____ INPUT FOR THIS TASK

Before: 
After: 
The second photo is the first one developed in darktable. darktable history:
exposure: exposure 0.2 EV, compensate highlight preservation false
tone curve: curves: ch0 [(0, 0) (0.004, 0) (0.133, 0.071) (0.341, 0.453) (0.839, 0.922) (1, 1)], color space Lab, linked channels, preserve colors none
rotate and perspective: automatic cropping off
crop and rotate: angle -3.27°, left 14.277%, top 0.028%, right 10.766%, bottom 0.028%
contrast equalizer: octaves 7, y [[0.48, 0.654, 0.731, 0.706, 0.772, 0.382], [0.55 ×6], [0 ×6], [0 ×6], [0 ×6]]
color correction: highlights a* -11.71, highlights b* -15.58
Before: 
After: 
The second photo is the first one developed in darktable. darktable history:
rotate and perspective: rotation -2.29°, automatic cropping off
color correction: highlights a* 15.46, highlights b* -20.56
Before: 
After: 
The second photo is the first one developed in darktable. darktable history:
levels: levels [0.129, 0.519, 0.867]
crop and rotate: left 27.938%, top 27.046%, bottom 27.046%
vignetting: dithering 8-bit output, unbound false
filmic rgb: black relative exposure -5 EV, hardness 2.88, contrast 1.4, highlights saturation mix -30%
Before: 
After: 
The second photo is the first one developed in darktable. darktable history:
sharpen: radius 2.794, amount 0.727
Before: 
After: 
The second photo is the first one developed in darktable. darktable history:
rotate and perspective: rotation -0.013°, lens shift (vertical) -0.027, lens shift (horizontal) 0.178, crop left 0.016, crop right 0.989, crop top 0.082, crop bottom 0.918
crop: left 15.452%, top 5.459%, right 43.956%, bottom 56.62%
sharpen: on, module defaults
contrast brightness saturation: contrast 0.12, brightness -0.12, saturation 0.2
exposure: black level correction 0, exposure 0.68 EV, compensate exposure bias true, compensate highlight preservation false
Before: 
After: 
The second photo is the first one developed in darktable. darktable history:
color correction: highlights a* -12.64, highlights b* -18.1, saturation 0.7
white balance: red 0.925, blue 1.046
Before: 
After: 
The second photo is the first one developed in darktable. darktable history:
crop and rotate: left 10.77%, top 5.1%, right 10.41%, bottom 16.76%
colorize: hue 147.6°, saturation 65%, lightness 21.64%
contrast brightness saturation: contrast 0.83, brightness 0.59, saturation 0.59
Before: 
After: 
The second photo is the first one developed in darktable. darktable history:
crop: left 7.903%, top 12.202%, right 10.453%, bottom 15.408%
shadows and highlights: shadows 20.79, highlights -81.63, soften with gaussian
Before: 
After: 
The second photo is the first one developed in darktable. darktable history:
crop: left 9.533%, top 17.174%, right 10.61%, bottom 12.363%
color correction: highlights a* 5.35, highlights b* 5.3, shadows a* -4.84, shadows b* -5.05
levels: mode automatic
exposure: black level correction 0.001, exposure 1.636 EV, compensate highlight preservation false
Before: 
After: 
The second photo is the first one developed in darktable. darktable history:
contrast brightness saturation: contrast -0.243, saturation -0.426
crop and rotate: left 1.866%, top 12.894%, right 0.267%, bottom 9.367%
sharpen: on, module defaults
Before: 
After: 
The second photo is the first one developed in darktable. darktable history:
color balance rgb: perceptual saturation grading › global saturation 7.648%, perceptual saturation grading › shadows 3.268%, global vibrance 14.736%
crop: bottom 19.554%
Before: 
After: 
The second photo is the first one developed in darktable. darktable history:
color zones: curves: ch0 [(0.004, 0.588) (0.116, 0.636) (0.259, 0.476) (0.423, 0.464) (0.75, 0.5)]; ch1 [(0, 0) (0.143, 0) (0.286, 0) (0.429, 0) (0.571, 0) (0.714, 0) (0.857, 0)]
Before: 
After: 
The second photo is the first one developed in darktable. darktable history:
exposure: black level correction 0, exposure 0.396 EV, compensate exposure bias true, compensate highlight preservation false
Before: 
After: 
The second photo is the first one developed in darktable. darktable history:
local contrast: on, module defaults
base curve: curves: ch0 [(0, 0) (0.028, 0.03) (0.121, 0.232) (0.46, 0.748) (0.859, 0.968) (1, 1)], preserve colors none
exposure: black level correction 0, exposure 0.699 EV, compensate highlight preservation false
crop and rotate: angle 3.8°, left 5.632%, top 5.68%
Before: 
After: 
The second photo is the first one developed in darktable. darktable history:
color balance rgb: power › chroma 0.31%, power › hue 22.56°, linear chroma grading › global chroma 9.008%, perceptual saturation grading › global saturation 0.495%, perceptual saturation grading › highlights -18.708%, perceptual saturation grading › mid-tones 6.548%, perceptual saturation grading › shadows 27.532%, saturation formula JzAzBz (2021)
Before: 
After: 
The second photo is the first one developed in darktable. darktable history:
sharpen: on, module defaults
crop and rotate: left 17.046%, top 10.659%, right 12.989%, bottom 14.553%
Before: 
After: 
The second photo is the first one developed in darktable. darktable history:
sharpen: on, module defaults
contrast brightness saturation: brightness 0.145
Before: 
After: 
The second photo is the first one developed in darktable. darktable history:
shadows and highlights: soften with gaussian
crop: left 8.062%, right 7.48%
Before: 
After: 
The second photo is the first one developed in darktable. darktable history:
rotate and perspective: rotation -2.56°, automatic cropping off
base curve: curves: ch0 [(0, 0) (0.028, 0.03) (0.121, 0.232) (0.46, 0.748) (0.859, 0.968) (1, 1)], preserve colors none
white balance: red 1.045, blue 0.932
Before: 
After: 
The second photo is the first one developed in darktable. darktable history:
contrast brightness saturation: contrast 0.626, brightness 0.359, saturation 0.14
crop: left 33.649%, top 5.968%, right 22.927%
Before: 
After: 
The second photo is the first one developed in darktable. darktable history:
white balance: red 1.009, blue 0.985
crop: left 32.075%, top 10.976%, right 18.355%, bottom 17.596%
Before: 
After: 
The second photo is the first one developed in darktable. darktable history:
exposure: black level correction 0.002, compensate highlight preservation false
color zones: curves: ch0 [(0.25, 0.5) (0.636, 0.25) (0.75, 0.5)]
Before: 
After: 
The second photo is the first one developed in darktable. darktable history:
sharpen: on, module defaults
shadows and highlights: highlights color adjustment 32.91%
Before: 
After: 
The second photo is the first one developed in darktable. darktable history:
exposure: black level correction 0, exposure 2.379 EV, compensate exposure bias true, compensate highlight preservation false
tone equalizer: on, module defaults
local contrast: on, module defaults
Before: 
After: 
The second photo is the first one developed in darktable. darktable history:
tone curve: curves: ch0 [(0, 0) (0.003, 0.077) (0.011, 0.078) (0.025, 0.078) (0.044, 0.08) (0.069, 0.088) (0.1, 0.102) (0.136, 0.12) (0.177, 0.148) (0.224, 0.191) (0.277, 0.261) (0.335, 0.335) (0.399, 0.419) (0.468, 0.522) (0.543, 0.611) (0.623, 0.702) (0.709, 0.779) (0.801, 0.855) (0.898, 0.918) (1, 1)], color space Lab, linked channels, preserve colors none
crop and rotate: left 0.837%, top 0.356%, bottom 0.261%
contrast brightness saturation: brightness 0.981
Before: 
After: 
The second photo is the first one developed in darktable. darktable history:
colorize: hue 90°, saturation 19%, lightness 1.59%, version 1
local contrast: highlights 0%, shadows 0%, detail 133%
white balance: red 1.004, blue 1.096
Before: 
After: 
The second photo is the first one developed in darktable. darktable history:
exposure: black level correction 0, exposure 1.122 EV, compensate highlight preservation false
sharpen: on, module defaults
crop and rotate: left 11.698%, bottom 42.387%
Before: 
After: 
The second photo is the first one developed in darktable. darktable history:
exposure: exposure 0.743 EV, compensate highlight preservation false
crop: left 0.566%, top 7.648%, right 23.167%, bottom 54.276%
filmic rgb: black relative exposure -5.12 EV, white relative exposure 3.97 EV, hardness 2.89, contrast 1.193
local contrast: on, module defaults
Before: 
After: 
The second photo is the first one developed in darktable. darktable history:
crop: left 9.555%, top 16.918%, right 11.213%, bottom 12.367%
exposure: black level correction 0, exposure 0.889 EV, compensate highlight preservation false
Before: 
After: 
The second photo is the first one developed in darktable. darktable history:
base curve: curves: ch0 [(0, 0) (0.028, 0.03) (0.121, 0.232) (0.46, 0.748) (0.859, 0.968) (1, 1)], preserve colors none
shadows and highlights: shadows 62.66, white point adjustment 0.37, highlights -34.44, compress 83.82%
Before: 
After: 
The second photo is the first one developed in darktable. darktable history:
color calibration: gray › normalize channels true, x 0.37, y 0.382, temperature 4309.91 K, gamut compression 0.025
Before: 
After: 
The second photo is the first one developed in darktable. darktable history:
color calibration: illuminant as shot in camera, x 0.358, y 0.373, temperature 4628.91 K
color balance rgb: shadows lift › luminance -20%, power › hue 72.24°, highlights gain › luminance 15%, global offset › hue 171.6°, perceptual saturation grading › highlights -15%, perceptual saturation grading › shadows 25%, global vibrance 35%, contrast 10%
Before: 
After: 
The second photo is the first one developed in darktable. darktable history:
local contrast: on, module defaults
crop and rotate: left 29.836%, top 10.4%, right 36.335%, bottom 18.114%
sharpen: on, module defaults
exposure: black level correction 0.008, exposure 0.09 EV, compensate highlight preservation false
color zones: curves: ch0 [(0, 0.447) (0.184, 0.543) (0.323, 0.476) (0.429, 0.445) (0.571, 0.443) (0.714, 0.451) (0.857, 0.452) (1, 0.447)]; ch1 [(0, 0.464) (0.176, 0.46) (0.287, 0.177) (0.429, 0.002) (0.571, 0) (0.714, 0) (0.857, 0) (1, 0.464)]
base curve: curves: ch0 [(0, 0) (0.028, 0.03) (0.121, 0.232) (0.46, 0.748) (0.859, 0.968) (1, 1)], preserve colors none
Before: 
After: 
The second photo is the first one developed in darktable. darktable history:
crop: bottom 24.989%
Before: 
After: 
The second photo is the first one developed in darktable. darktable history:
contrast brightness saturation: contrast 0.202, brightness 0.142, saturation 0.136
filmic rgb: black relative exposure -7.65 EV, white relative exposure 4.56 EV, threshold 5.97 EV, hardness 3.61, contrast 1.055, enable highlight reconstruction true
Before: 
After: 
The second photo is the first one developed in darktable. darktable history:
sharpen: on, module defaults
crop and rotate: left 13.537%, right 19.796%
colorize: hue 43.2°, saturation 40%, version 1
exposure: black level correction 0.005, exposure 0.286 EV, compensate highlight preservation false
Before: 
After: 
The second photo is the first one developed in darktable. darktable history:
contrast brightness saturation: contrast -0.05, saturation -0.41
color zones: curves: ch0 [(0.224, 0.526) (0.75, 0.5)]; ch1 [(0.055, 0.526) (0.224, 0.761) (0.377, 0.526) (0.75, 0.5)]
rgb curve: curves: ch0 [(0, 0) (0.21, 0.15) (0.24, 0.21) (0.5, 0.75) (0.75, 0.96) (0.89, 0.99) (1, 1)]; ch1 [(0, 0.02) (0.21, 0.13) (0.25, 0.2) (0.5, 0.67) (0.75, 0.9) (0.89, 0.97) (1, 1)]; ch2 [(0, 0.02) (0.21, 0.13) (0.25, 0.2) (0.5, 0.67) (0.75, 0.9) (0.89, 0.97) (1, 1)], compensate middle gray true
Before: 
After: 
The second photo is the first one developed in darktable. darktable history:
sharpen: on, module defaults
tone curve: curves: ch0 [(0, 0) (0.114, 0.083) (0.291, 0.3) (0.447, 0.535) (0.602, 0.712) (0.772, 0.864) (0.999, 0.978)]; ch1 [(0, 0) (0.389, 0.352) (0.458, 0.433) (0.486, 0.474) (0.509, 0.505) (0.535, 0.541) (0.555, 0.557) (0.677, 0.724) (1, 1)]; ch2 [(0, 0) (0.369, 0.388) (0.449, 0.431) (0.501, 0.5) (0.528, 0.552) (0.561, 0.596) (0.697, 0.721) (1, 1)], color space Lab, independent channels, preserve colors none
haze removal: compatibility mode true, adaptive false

________

TASK INSTRUCTIONS >>
Lay out the rows from the start up to and including the line with "sharpen: radius 2.794, amount 0.727" as a two-column CSV with the headers instruction and history. Give one CSV line per row, with the row's text under instruction and its answer under history, each in a single quoted field with line breaks replaced by spaces.

EXERCISE RESPONSE >>
instruction,history
"Before: After: The second photo is the first one developed in darktable. darktable history:","exposure: exposure 0.2 EV, compensate highlight preservation false tone curve: curves: ch0 [(0, 0) (0.004, 0) (0.133, 0.071) (0.341, 0.453) (0.839, 0.922) (1, 1)], color space Lab, linked channels, preserve colors none rotate and perspective: automatic cropping off crop and rotate: angle -3.27°, left 14.277%, top 0.028%, right 10.766%, bottom 0.028% contrast equalizer: octaves 7, y [[0.48, 0.654, 0.731, 0.706, 0.772, 0.382], [0.55 ×6], [0 ×6], [0 ×6], [0 ×6]] color correction: highlights a* -11.71, highlights b* -15.58"
"Before: After: The second photo is the first one developed in darktable. darktable history:","rotate and perspective: rotation -2.29°, automatic cropping off color correction: highlights a* 15.46, highlights b* -20.56"
"Before: After: The second photo is the first one developed in darktable. darktable history:","levels: levels [0.129, 0.519, 0.867] crop and rotate: left 27.938%, top 27.046%, bottom 27.046% vignetting: dithering 8-bit output, unbound false filmic rgb: black relative exposure -5 EV, hardness 2.88, contrast 1.4, highlights saturation mix -30%"
"Before: After: The second photo is the first one developed in darktable. darktable history:","sharpen: radius 2.794, amount 0.727"